In 2012, when 11 title sponsor deals were set to expire, the tour renewed 10 of them. Transitions Optical, the sponsor in Tampa, was the only one that didn’t come back. Yet another title sponsor, AT&T, signed on for the Byron Nelson Championship in 2015 and ’16. Those title sponsorships go for $6 million to $8 million a year for tournaments that are televised by CBS or NBC. Roughly half of that money goes to the networks for advertising and the other half supports the tournament.

Additionally in 2012, the tour extended FedEx’s hefty deal, re-signed MasterCard, brought in new tour partners in Avis and Aflac, and found Web.com to replace Nationwide on the developmental tour.

“The tour has done an amazing job of selling their assets in both difficult times and prosperous times,” said Kevin Ring, vice president in IMG’s consulting division. “They’re in such a strong position in North America that they can start going into Latin America and other places because there’s not a lot of inventory available [domestically]. The tour is in a truly enviable position.”

Expansion has followed the tour’s success domestically. The new Latinoamerica tour launched in September, while PGA Tour Canada will embark on its first season under the tour’s management this year.

That means the challenge in 2013 will be selling new umbrella sponsorships for series that don’t have a proven track record.
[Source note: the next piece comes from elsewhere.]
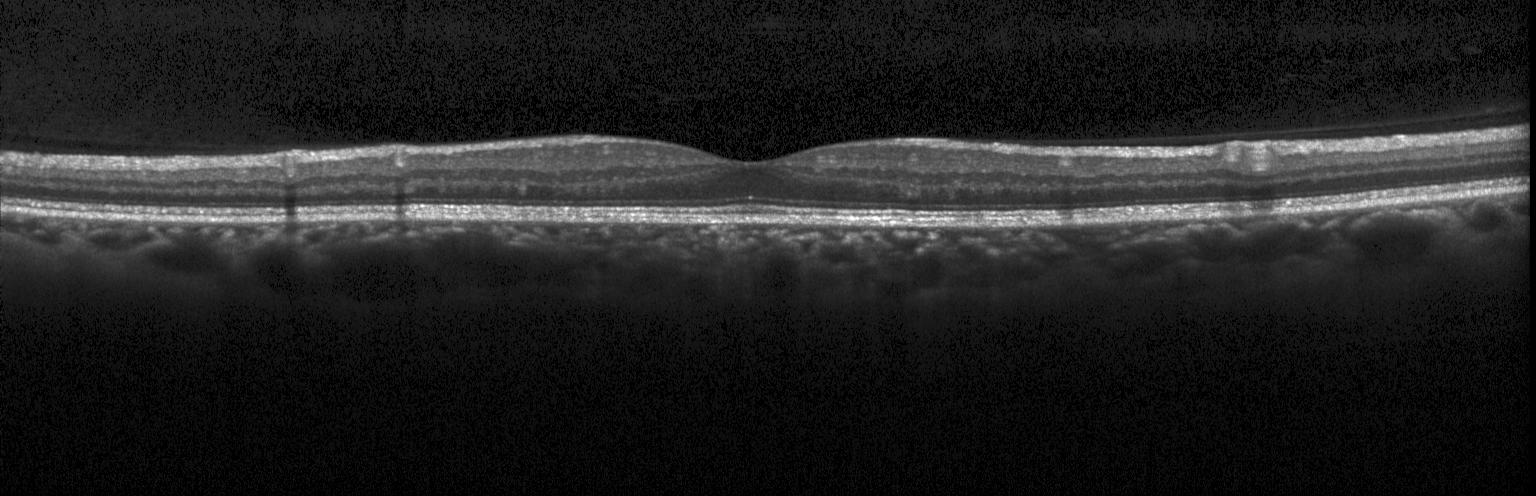 Diagnosis: no CNV, DME, or drusen.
Those umbrella deals, which will offer brand integration into the logo for those developmental tours and a slew of media and on-site assets, will sell for $3 million to $4 million a year, according to industry sources, and are being sold internally by the tour’s sales team.

“More brands are finding our international footprint and our international TV distribution to be a strength of ours,” Monahan said. “We’re talking to more domestic companies that are looking to expand internationally, and to international companies as well. … We’re spending a lot of time talking to companies in the market for those two tours. Those include domestic businesses that are looking to grow into those markets, as well as companies that are based in those markets. Finding the right umbrella sponsor for those two tours is a big priority.”

Zajac said the tour has effectively developed a global brand for a property that is almost exclusively U.S.-based. The World Golf Championship events, new tournaments in Asia and a growing number of international stars playing on the PGA Tour has contributed to that.

“One of the things that’s particularly attractive to many sponsors is the global impact of the tour, especially when you consider nearly 50,000 broadcast hours going out to more than 200 countries outside the U.S. each year,” Zajac said. “Continuing that global relevance is important.”

Only Hyundai’s deal for the season-opening Tournament of Champions expires this year. Going into the tournament last week, the tour characterized those negotiations as ongoing. Even if Hyundai doesn’t return, SBS, a second-level sponsor, is signed through 2019 and would take over the title sponsorship, meaning the tournament would remain on solid financial footing.

Zajac said the new long-term broadcast deals with CBS and NBC through 2021 allow the tour to “get out in front of renewals and wrap up sponsors for longer terms.”

“The tour has done a good job of effectively building beyond the things you could always count on — an audience rich with business decision-makers, a positive image for the sport, and a great charitable story,” Zajac said. “It was only two years ago that top guys like Lee Westwood and Rory McIlroy wouldn’t take up a PGA Tour membership. Now, they’re all members.”